Author | : Christine Caldwell Ames |
Publisher | : Cambridge University Press |
Total Pages | : 375 |
Release | : 2015-04-02 |
Genre | : History |
ISBN | : 1316298426 |
Download Medieval Heresies Book in PDF, ePub and Kindle
Jews, Christians, and Muslims in the Middle Ages were divided in many ways. But one thing they shared in common was the fear that God was offended by wrong belief. Medieval Heresies: Christianity, Judaism, and Islam is the first comparative survey of heresy and its response throughout the medieval world. Spanning England to Persia, it examines heresy, error, and religious dissent - and efforts to end them through correction, persuasion, or punishment - among Latin Christians, Greek Christians, Jews, and Muslims. With a lively narrative that begins in the late fourth century and ends in the early sixteenth century, Medieval Heresies is an unprecedented history of how the three great monotheistic religions of the Middle Ages resembled, differed from, and even interrelated with each other in defining heresy and orthodoxy.
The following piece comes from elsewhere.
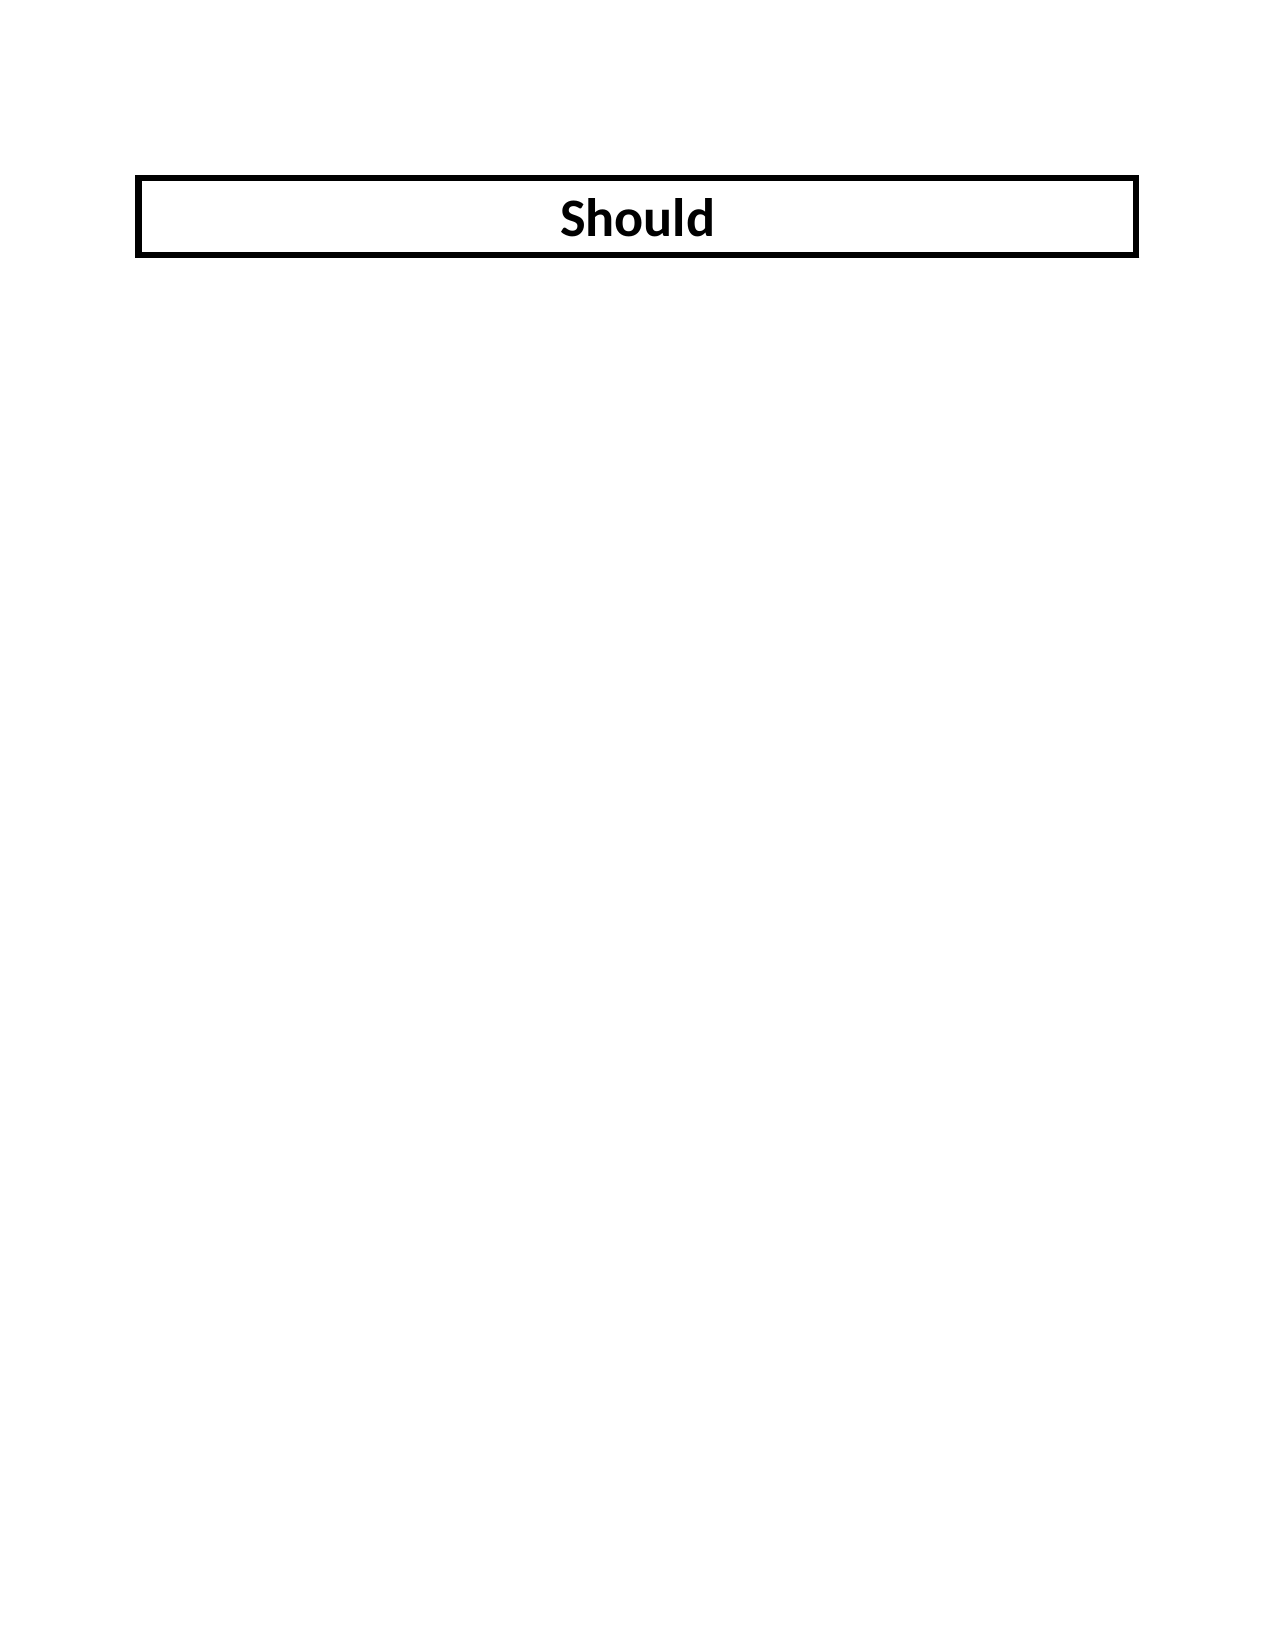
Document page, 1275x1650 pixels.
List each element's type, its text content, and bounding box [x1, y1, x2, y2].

Author | : Michael D. Bailey |
Publisher | : Heresy and Inquisition in the |
Total Pages | : 282 |
Release | : 2018-08-10 |
Genre | : History |
ISBN | : 9781903153826 |
Download Late Medieval Heresy Book in PDF, ePub and Kindle
Fresh investigations into heresy after 1300, demonstrating its continuing importance and influence.
Author | : Christine Caldwell Ames |
Publisher | : Cambridge University Press |
Total Pages | : 375 |
Release | : 2015-04-02 |
Genre | : History |
ISBN | : 110702336X |
Download Medieval Heresies Book in PDF, ePub and Kindle
A comparative history of heresy in Latin and Greek Christianity, Judaism, and Islam, spanning the fourth to the sixteenth century.